◆ EXTRACTED RECORDS ◆
=== Begin Enclosure ===

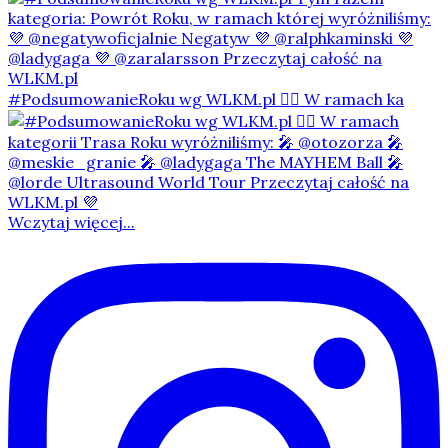
#PodsumowanieRoku wg WLKM.pl 👇🏻 W ramach ka
Wczytaj więcej...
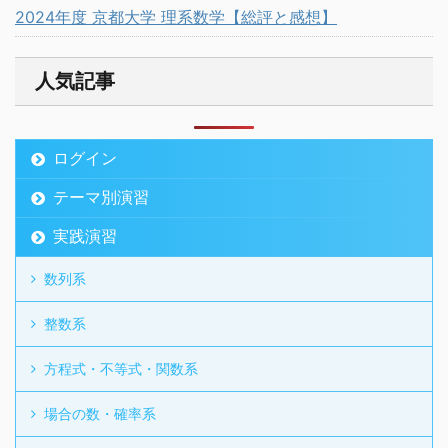
2024年度 京都大学 理系数学【総評と感想】
人気記事
ログイン
テーマ別演習
実践演習
数列系
整数系
方程式・不等式・関数系
場合の数・確率系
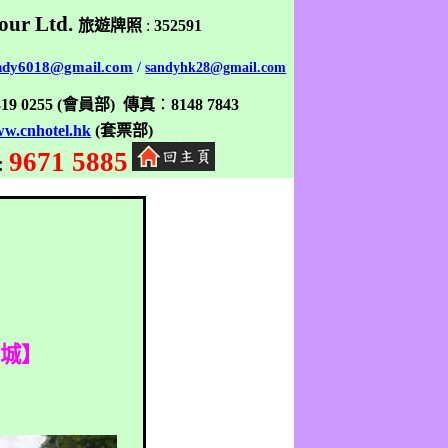
our Ltd.
旅遊牌照
:
352591
ndy6018@gmail.com
/
sandyhk28@gmail.com
319 0255
(
會員部
)
傳真
：
8148 7843
w.cnhotel.hk
(
套票部
)
9671 5885
:
古城】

=== End Enclosure ===

◆ THE TASK ◆
Tally the lines of the listing in which the string "gmail" appears, and state the tally alone.

◆ ANSWER SECTION ◆
2